Mientras los bancos han recibido el dinero suficiente como para eliminar, hoy, el hambre de la faz del a tierra, los que pagan el pato son los de siempre, en España o en Grecia. Que para ellos está la policía, el gas pimienta, el varazo eléctrico. Pagan el pato los derrotaos crónicos: los que votan por sus verdugos o los que ven convertirse en verdugos a sus representantes una vez que llegan al poder. Es decir, el viejo y procaz adagio, «El día que la mierda tenga valor los pobres nacerán sin culo».
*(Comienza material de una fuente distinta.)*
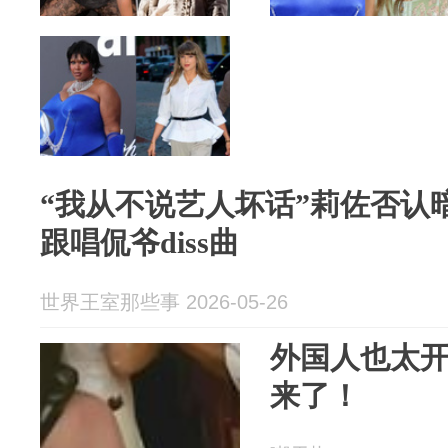
“我从不说艺人坏话”莉佐否认
跟唱侃爷diss曲
世界王室那些事 2026-05-26
外国人也太
来了！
El problema es que todo tiene su límite. Se vio en Santiago de Chile, se lamentó en Atenas, se condena en Valencia: las perdices están hartas de serlo.
La respuesta a las víctimas insurrectas es la policía. Y junto a la policía, la vieja trinchera argumental de los idiotas: «No hay alternativa».
La aldea global nos permite saber, en transmisión simultánea, cuántos mueren en Siria, de qué tamaño es la frustración en Egipto tras la caída de Mubarak, cómo funciona la transición en Libia.
Uno, entonces, se pregunta: ¿Es que la historia sólo sucede en países del Oriente Próximo?
Así parece. Así es. Las cosas cambian donde las dictaduras se creyeron eternas (o donde Estados Unidos decide hundir países para luego reconstruirlos como fueron los casos de Irak o Afganistán). Pero hay algo pétreo, inmóvil, más allá del bien y del mal, no sujeto a ningún veredicto popular en lo que es la Europa visigoda.
En esos parajes de quietud, todo parece dicho. Y, sin embargo, en ese corazón de la cultura occidental se ejerce la dictadura más hipócrita y más eficaz: la del dinero. Es una dictadura que no necesita acallar a la prensa porque es ella la que la sostiene, que no requiere sino de elecciones periódicas para legitimarse, que está decidida a mantenerse en el poder sin importar quiénes la representan. Porque, salvo los matices, todos los políticos proponen lo mismo y todos los partidos en liza aspiran a la misma inmortalidad: producir lo que sea en usinas insomnes hasta que no haya ozono que ultimar ni verde que desaparecer ni selvas donde respirar. Y llamar a eso razón, civilización, cultura, tradición.
Quisiera ser piel roja para entender mejor el mandato de las cosas simples, las órdenes del planeta herido. Quisiera ser saharaui para saber qué es no tener reconocimiento y ser inexistente para los cancilleres. Quisiera ser kurdo, esquimal, palestino, huambisa, lobo estepario, animal huyendo de los safaris en el Serengueti, planta silvestre. Lo que no quiero seguir siendo es «occidental». Me asquea.